• [Problem requirements]: Resume the review of the film The Teenage Prostitution Racket, shown below, by writing what comes after its last sentence.

• [Source passage]:
┄┄┄┄┄┄

It should be noted that in no way does the movie glamorise the lifestyles of the teenage girls, their pimps and clients. Everything is ruthlessly realistic and ugly – the tears, exhaustion and overwhelming depression of the young women, the abuse they endure from their Neanderthal-like keepers, the repulsive and pathetic clients. While The Teenage Prostitution Racket is certainly a passionate film, it avoids over the top melodrama and Lizzani wisely avoids passing judgement.

┄┄┄┄┄┄

• [Supplied entries]:

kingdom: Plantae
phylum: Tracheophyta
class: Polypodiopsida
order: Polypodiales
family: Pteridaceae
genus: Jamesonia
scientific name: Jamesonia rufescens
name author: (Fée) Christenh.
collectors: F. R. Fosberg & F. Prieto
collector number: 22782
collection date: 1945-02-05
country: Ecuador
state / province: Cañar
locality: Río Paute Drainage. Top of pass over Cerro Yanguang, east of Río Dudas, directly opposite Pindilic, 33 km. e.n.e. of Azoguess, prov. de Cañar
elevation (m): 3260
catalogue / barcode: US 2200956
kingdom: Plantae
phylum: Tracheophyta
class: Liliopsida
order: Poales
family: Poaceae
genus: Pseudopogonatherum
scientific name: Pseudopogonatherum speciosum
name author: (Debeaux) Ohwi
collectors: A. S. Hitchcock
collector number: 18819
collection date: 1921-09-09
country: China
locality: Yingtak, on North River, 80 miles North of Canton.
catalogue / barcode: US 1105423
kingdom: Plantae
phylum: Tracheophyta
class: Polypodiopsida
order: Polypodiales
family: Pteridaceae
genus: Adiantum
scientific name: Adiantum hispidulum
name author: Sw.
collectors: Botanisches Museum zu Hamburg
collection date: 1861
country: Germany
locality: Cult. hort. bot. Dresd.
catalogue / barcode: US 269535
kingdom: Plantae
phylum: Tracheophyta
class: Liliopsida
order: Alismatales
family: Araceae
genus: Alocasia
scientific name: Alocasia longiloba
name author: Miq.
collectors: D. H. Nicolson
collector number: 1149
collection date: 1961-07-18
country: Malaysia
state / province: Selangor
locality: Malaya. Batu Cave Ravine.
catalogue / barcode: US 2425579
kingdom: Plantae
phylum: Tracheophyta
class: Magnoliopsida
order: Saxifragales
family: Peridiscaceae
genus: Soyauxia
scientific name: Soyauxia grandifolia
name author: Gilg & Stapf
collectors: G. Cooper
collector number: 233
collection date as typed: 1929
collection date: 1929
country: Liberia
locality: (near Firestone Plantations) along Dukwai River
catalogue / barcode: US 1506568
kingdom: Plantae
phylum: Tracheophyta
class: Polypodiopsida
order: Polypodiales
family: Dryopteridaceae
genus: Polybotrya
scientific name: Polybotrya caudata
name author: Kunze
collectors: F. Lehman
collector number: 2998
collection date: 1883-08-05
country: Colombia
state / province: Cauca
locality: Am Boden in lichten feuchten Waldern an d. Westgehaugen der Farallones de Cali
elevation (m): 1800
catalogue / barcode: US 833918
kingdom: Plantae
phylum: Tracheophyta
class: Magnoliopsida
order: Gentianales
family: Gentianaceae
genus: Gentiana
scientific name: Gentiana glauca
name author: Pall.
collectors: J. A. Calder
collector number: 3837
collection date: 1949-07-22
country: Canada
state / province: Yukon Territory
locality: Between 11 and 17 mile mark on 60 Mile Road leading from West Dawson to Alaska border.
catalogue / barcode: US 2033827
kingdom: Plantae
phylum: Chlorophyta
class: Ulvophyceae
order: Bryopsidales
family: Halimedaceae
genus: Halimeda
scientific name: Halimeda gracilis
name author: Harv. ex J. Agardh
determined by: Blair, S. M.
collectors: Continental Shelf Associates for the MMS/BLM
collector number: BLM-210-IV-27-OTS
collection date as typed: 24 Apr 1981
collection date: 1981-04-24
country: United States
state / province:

┄┄┄┄┄┄

• [Expected output]:
Finally, mention must be given to the location settings of mid-1970’s Milan; like other major Italian cities it was under the stranglehold of terrorist attacks, corruption, high crime and unemployment at the time. This downbeat reality makes for the perfect setting, providing the film’s hard-edged, jaded, grungy look. The Teenage Prostitution Racket presents a ruthlessly, brutally honest treatment of its subject matter. Highly recommended – but be warned, this is grim stuff that is light years away from, say, the ludicrousness of Rino Di Silvestro’s brain-fryer Red Light Girls.